Financing co-ownership
Vancity offers a “Mixer Mortgage.” This mortgage lets partners, family members or friends share the cost of home buying, including the deposit, the mortgage and other ownership expenses.
RBC Royal Bank, Scotiabank, TD Canada Trust and other financial institutions offer what are known as “co-borrower mortgages,” which let friends, family and partners own a property together. Applicants must complete a co-ownership agreement and are required to buy home and life insurance. (More information available at REBGV.ORG)
Home ownership as tenants in common
Now own your own place in a neighborhood you would otherwise never be able to get into. You can paint the walls whatever color you want and no one will be giving you notice to vacate.
For most people, this is better than commuting to the suburbs, and it is better for our environment to keep people living where they work and need to be.

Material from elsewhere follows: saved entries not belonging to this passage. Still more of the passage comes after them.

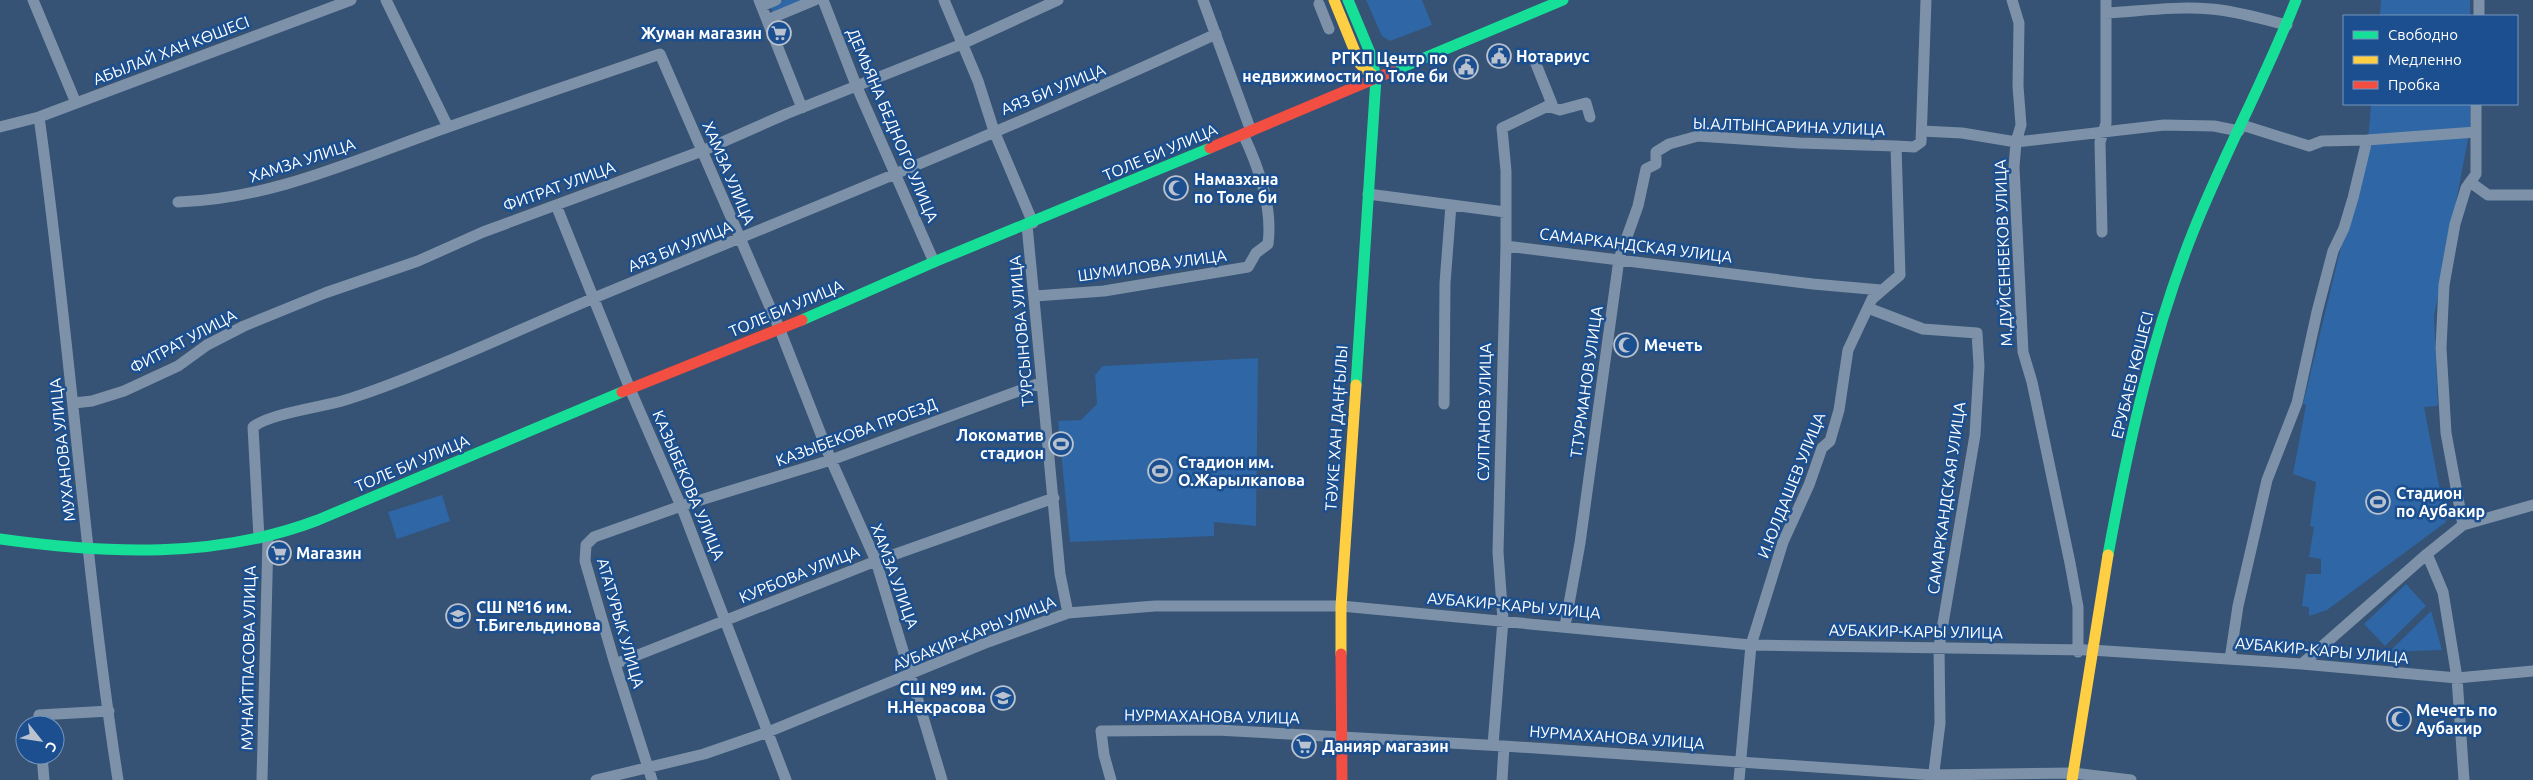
<svg xmlns="http://www.w3.org/2000/svg" width="2533" height="780" viewBox="0 0 2533 780" font-family="Ubuntu,sans-serif">
<rect width="100%" height="100%" fill="#365274"/>
<path fill="#2f66a5" d="M784 0H804L773 13 770 6Z
M1366 0H1422L1432 25 1390 41 1382 36Z
M2381 0H2470V16H2380Z
M2371 104H2470V129L2434 316 2438 406 2424 407 2446 522 2327 610 2309 616V607L2302 606 2306 574H2321V559L2309 557 2314 527 2310 526 2316 482 2293 474 2306 405 2303 404 2369 131Z
M1258 358 1256 526 1214 522V536L1070 542 1058 421 1081 420 1097 404 1095 375 1103 366Z
M442 495 450 521 397 539 388 512Z
M2406 584 2426 606 2385 646 2364 624Z
M2431 611 2442 650 2389 652Z"/>
<g fill="none" stroke-linecap="round" stroke-linejoin="round">
<path stroke="#7d92a8" stroke-width="11" d="M33 0 76 103
M386 0 448 127
M759 0 802 108
M823 0 856 85 934 262
M944 0 978 81 994 131 1033 223
M1203 0 1251 131
M2012 0 2019 23 2018 86 2021 125 2016 142 2014 167 2023 352 2032 382 2070 563 2078 607V652
M1319 4 1329 29
M762 6 776 0
M2106 13C2141 11 2176 6 2211 9 2237 11 2262 19 2287 25
M2479 16V0
M767 20 815 0
M1547 106 1560 110 1586 103 1590 117
M39 117C70 337 84 560 118 780
M2242 125 2309 146 2322 141 2367 140 2476 132
M0 127 39 117 351 0
M1922 131 1962 133 2016 142 2164 125 2214 126 2239 131
M2470 182 2488 195H2533
M1368 194 1505 212
M178 202C264 200 346 164 426 135 504 107 582 81 660 54L780 330 831 460 876 561 942 780
M556 205 630 389 684 513 786 780
M1027 225 1060 574 1068 613
M2102 232 2100 142 2106 123V0
M1506 246 1813 284 1881 290
M1035 296 1104 291 1248 267 1256 253 1268 244C1273 207 1259 168 1243 134
M1868 308 1923 329 1977 333 1979 366 1975 435 1939 647 1940 723 1933 780
M74 403 92 401 124 391 178 366 207 345 244 326 325 293 418 261 483 232 702 151 786 114 962 44 1058 0
M1444 404 1445 283 1451 205
M2463 525 2446 433 2441 348 2444 285 2455 224 2466 188 2476 174V104
M259 538 253 427C269 414 320 407 342 401 382 389 422 372 460 356 505 337 549 317 594 298 802 212 1011 129 1216 34
M2427 554 2443 592 2457 678 2464 780
M1565 626 1580 543 1619 259 1638 206 1646 169 1656 164V152L1669 144 1698 136 1799 143 1896 146
M2230 659 2238 606 2267 480 2297 403 2317 312 2333 251 2344 228 2353 198 2367 140
M615 664 876 561 1054 498
M2302 664 2427 554 2463 525 2533 505
M39 725V715L109 711
M1493 745 1503 620 1498 552 1506 246V171L1502 128 1552 104 1536 64
M42 755 44 780
M262 780 268 537
M596 780 704 754 768 732 988 642 1068 613 1155 606H1341L1751 645 2091 650 2302 664 2457 678 2533 671
M652 780 615 664 585 561 586 545 594 537 681 506 831 460 1040 383
M1111 780 1104 755 1101 731 1217 730 1504 746 1933 775 2073 773 2131 780
M1502 780 1504 746
M1739 780 1751 645 1783 542 1809 485 1822 448 1830 441 1839 410 1848 350 1872 299 1900 275 1896 146 1914 147 1921 142 1926 0"/>
<path stroke="#16e098" stroke-width="11" d="M1348 0 1371 55 1376 78 1356 385
M1393 71 1563 0
M802 320 934 262 1210 148
M0 539C106 554 216 559 318 520L622 392
M2108 555C2128 446 2152 335 2193 232 2224 154 2265 79 2296 0"/>
<path stroke="#ffcf43" stroke-width="11" d="M1334 0 1360 64 1376 78
M1341 654V606L1356 385
M2072 780 2108 555"/>
<path stroke="#f24e42" stroke-width="11" d="M1210 148 1393 71
M622 392 802 320
M1341 654 1342 780"/>
</g>
<defs>
<g id="supermarket-ring" transform="scale(1.25)"><circle r="9.5" fill="#1b4f8f" stroke="#b9c2ce" stroke-width="1.5"/><path d="M-6-5.5h2.5l.6 2H6L4.5 2H-2.5L-4.4-4H-6ZM-1.5 3.2a1.3 1.3 0 1 0 .1 0ZM3 3.2a1.3 1.3 0 1 0 .1 0Z" fill="#b9c2ce"/></g>
<g id="civic-ring" transform="scale(1.25)"><circle r="9.5" fill="#1b4f8f" stroke="#b9c2ce" stroke-width="1.5"/><path d="M-.6-6.5H3V-4.5H.6V-3L4-1V1h2V6H-6V1h2V-1L-.6-3ZM-1.2 2.5V6h2.4V2.5Z" fill="#b9c2ce"/></g>
<g id="mosque-ring" transform="scale(1.25)"><circle r="9.5" fill="#1b4f8f" stroke="#b9c2ce" stroke-width="1.5"/><path d="M3.5-4.9A6 6 0 1 0 3.5 4.9A5 5 0 1 1 3.5-4.9Z" fill="#b9c2ce"/></g>
<g id="stadium-ring" transform="scale(1.25)"><circle r="9.5" fill="#1b4f8f" stroke="#b9c2ce" stroke-width="1.5"/><path d="M0-5a6.5 5 0 1 0 0 10a6.5 5 0 1 0 0-10ZM-3.5-1.8h7v3.6h-7Z" fill="#b9c2ce"/></g>
<g id="school-ring" transform="scale(1.25)"><circle r="9.5" fill="#1b4f8f" stroke="#b9c2ce" stroke-width="1.5"/><path d="M0-5L7-2L0 1L-7-2ZM-4 1L0 2.5L4 1V4Q0 6-4 4Z" fill="#b9c2ce"/></g>
</defs>
<g fill-rule="evenodd">
<use href="#supermarket-ring" x="779" y="33"/>
<use href="#civic-ring" x="1499" y="56"/>
<use href="#civic-ring" x="1466" y="67"/>
<use href="#mosque-ring" x="1176" y="188"/>
<use href="#mosque-ring" x="1626" y="345"/>
<use href="#stadium-ring" x="1061" y="444"/>
<use href="#stadium-ring" x="1160" y="471"/>
<use href="#stadium-ring" x="2378" y="502"/>
<use href="#supermarket-ring" x="279" y="553"/>
<use href="#school-ring" x="458" y="616"/>
<use href="#school-ring" x="1003" y="698"/>
<use href="#mosque-ring" x="2399" y="719"/>
<use href="#supermarket-ring" x="1304" y="746"/>
</g>
<g text-anchor="middle" stroke-width="5" stroke-linejoin="round" paint-order="stroke">
<g font-size="16" font-weight="bold" fill="#fff" stroke="#1b4f8f" text-anchor="start">
<text x="762" y="39" text-anchor="end">Жуман магазин</text>
<text x="1516" y="62">Нотариус</text>
<text x="1448" y="64" text-anchor="end">РГКП Центр по<tspan x="1448" dy="18">недвижимости по Толе би</tspan></text>
<text x="1194" y="185">Намазхана<tspan x="1194" dy="18">по Толе би</tspan></text>
<text x="1644" y="351">Мечеть</text>
<text x="1044" y="441" text-anchor="end">Локоматив<tspan x="1044" dy="18">стадион</tspan></text>
<text x="1178" y="468">Стадион им.<tspan x="1178" dy="18">О.Жарылкапова</tspan></text>
<text x="2396" y="499">Стадион<tspan x="2396" dy="18">по Аубакир</tspan></text>
<text x="296" y="559">Магазин</text>
<text x="476" y="613">СШ №16 им.<tspan x="476" dy="18">Т.Бигельдинова</tspan></text>
<text x="986" y="695" text-anchor="end">СШ №9 им.<tspan x="986" dy="18">Н.Некрасова</tspan></text>
<text x="2416" y="716">Мечеть по<tspan x="2416" dy="18">Аубакир</tspan></text>
<text x="1322" y="752">Данияр магазин</text>
</g>
<g font-size="16" fill="#fff" stroke="#1b4f8f">
<text transform="translate(171 50) rotate(-21)" y="6">АБЫЛАЙ ХАН КӨШЕСІ</text>
<text transform="translate(1053 89) rotate(-22)" y="6">АЯЗ БИ УЛИЦА</text>
<text transform="translate(893 125) rotate(67)" y="6">ДЕМЬЯНА БЕДНОГО УЛИЦА</text>
<text transform="translate(1789 126) rotate(2)" y="6">Ы.АЛТЫНСАРИНА УЛИЦА</text>
<text transform="translate(1160 152) rotate(-23)" y="6">ТОЛЕ БИ УЛИЦА</text>
<text transform="translate(302 160) rotate(-18)" y="6">ХАМЗА УЛИЦА</text>
<text transform="translate(729 173) rotate(67)" y="6">ХАМЗА УЛИЦА</text>
<text transform="translate(559 186) rotate(-20)" y="6">ФИТРАТ УЛИЦА</text>
<text transform="translate(1636 245) rotate(7)" y="6">САМАРКАНДСКАЯ УЛИЦА</text>
<text transform="translate(680 246) rotate(-22)" y="6">АЯЗ БИ УЛИЦА</text>
<text transform="translate(2003 253) rotate(-92)" y="6">М.ДУЙСЕНБЕКОВ УЛИЦА</text>
<text transform="translate(1152 265) rotate(-8)" y="6">ШУМИЛОВА УЛИЦА</text>
<text transform="translate(786 308) rotate(-23)" y="6">ТОЛЕ БИ УЛИЦА</text>
<text transform="translate(1021 331) rotate(-95)" y="6">ТУРСЫНОВА УЛИЦА</text>
<text transform="translate(183 341) rotate(-28)" y="6">ФИТРАТ УЛИЦА</text>
<text transform="translate(2132 375) rotate(-76)" y="6">ЕРУБАЕВ КӨШЕСІ</text>
<text transform="translate(1586 382) rotate(-82)" y="6">Т.ТУРМАНОВ УЛИЦА</text>
<text transform="translate(1484 412) rotate(-89)" y="6">СУЛТАНОВ УЛИЦА</text>
<text transform="translate(1336 428) rotate(-86)" y="6">ТӘУКЕ ХАН ДАҢҒЫЛЫ</text>
<text transform="translate(856 432) rotate(-20)" y="6">КАЗЫБЕКОВА ПРОЕЗД</text>
<text transform="translate(62 450) rotate(-96)" y="6">МУХАНОВА УЛИЦА</text>
<text transform="translate(412 463) rotate(-23)" y="6">ТОЛЕ БИ УЛИЦА</text>
<text transform="translate(689 485) rotate(67)" y="6">КАЗЫБЕКОВА УЛИЦА</text>
<text transform="translate(1791 485) rotate(-68)" y="6">И.ЮЛДАШЕВ УЛИЦА</text>
<text transform="translate(1946 498) rotate(-82)" y="6">САМАРКАНДСКАЯ УЛИЦА</text>
<text transform="translate(799 574) rotate(-22)" y="6">КУРБОВА УЛИЦА</text>
<text transform="translate(895 576) rotate(70)" y="6">ХАМЗА УЛИЦА</text>
<text transform="translate(1514 605) rotate(5)" y="6">АУБАКИР-КАРЫ УЛИЦА</text>
<text transform="translate(621 623) rotate(74)" y="6">АТАТУРЫК УЛИЦА</text>
<text transform="translate(1916 631) rotate(1)" y="6">АУБАКИР-КАРЫ УЛИЦА</text>
<text transform="translate(974 633) rotate(-22)" y="6">АУБАКИР-КАРЫ УЛИЦА</text>
<text transform="translate(2322 650) rotate(5)" y="6">АУБАКИР-КАРЫ УЛИЦА</text>
<text transform="translate(248 658) rotate(-89)" y="6">МУНАЙТПАСОВА УЛИЦА</text>
<text transform="translate(1212 716) rotate(1)" y="6">НУРМАХАНОВА УЛИЦА</text>
<text transform="translate(1617 737) rotate(4)" y="6">НУРМАХАНОВА УЛИЦА</text>
</g>
</g>
<rect x="2343" y="15" width="175" height="90" fill="#1b4f8f" stroke="#7695bc"/>
<rect x="2353" y="31" width="25" height="8" fill="#16e098" stroke="#7695bc"/>
<text x="2388" y="40" font-size="15" fill="#ffffff">Свободно</text>
<rect x="2353" y="56" width="25" height="8" fill="#ffcf43" stroke="#7695bc"/>
<text x="2388" y="65" font-size="15" fill="#ffffff">Медленно</text>
<rect x="2353" y="81" width="25" height="8" fill="#f24e42" stroke="#7695bc"/>
<text x="2388" y="90" font-size="15" fill="#ffffff">Пробка</text>
<g transform="translate(40 740) rotate(120)"><circle r="24" fill="#1b4f8f" stroke="#7695bc"/>
<path d="M0-4L9 19L0 12L-9 19Z" fill="#b9c2ce"/>
<text y="-8" font-size="14" font-weight="bold" text-anchor="middle" fill="#ffffff">С</text>
</g>
</svg>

Being listed on title as tenants in common means that if anything happened (the death of an owner) then that portion – governed by the contract- would go to his estate, not to the other two on title. Again, you can protect yourself by contract to cover various scenarios - this should all be done before you purchase.
Personal success story
I did this back in 1988, and here's the promised Chinatown story from my previous blog.
I really wanted to own a home. Not a condo.
I wanted land, a garden and a place I could renovate and fix up. I was preapproved for a $60,000 mortgage. Giddyup. It didn't take long to realise I couldn't get anything except a condo, and an old one at that. Lamenting this issue with a colleague I had just met a couple months before, he mentioned he was in the same boat. We soon decided we could pool our money and at the very least ”get in” to our ideal location. He mentioned an area he had toured and loved, so we went to take a look. I fell in love with Strathcona right away. There was a funny little cottage on Pender street, it sat below the street level with a bridge going to it, and a little sign out front that read, “for sale by owner.” When I called and Mr. Wong answered, he said he could meet us the following day and was asking $99,000 for the house.
While my friend headed out on a five day trip to Frankfurt, I went to see Mr. Wong alone with a verbal agreement from my new business partner that I could offer $95,000, but not a penny over $97,000. I was in my early 20's and had very little idea what I was doing. I met him for tea.
Mr. Wong said his sons wouldn't take $95,000 nor the $97,000. I explained that was as far as I could go without the other partner in town. The next thing I know, he said, “I will miss my parking pass, can I have the parking pass to park in front of the house?" So I agreed that at least for five years, he could. My potential new housemate had a scooter anyway.
We drew up a detailed contract explaining what would happen if he or I died, wanted to sell, or got married.
What we didn't know or predict was that we ended up married to each other, and still are today.